Lazarevic agreed. "Military ... [the] Secret Service, made a lot of the commands," she said.

But that didn't stop Lazarevic or Delic from being overjoyed to have Milosevic and other hardlined leaders out of office when Milosevic was ousted last week.

Delic said it clearly: Milosevic "should not be excused. He should answer for his crimes."

Asst. Professor Steven Dickey of the Slavic Literature and Languages department saw the war through the eyes of an American intellectual. He had been to the former Yugoslavia several times before, during and after the war. He worked for the United Nation's War Crimes Tribunal, where he translated court documents at the Hague in Holland. "Things were pretty dismal. There was a social and economic psychosis" in the former Yugoslavia, he said.

He said "people who were there couldn't leave ... they were too exhausted socially and economically to overthrow Milosevic."

But later the people woke up, especially when Milosevic was "willing to have his country bombed for his own political game," Dickey said, referring to U.N. air strikes on Bosnia.

While translating documents for the United Nations, Dickey said he came across "various scenes of cruelty." But after a while, "you develop a thick skin to them.

"It came home to me ... people that I knew had friends killed in the streets," he said.

As an intellectual, he is neither na_ve nor cynical. To young people, he said, "Rather than viewing the world as a safe place with a few hot spots, look at is as rather unsafe place with a few havens of securities," he said, emphasizing that young people should not take American freedom for granted.

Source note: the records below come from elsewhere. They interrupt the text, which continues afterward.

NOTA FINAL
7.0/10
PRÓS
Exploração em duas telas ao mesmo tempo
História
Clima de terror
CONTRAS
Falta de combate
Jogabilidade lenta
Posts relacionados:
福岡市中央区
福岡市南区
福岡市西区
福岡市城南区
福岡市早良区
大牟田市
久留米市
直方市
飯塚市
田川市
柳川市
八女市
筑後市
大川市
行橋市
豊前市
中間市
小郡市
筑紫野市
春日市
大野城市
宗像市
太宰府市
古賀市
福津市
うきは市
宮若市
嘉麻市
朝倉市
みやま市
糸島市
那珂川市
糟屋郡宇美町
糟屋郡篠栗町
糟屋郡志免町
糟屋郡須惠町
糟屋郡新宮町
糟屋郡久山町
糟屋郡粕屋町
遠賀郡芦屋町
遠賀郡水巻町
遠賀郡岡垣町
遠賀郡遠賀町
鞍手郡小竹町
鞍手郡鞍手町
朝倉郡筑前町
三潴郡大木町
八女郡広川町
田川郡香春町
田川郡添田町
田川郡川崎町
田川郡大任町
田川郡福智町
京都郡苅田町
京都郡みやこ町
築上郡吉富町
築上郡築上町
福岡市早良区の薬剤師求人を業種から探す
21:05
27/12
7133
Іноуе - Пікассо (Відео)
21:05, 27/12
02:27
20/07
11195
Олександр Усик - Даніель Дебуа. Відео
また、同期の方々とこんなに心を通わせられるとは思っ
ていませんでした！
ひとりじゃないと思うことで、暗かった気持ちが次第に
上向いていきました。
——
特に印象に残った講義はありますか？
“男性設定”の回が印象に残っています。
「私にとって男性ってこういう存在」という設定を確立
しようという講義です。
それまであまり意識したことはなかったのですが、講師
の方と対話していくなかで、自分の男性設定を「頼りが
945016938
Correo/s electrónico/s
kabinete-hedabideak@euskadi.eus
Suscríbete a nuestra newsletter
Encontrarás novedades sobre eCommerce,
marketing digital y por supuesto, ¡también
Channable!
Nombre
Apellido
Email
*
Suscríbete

It is something Lazarevic and Delic know all too well. Both study foreign affairs at the University, hoping to make a difference.

"It is important to take a role as a leader and make people aware that wars should not be happening in the 21st century," Delic said.

Although happy for the turnaround in their homeland, neither of them are eager to go back.

"The democracy they say will happen ... will happen," Delic said.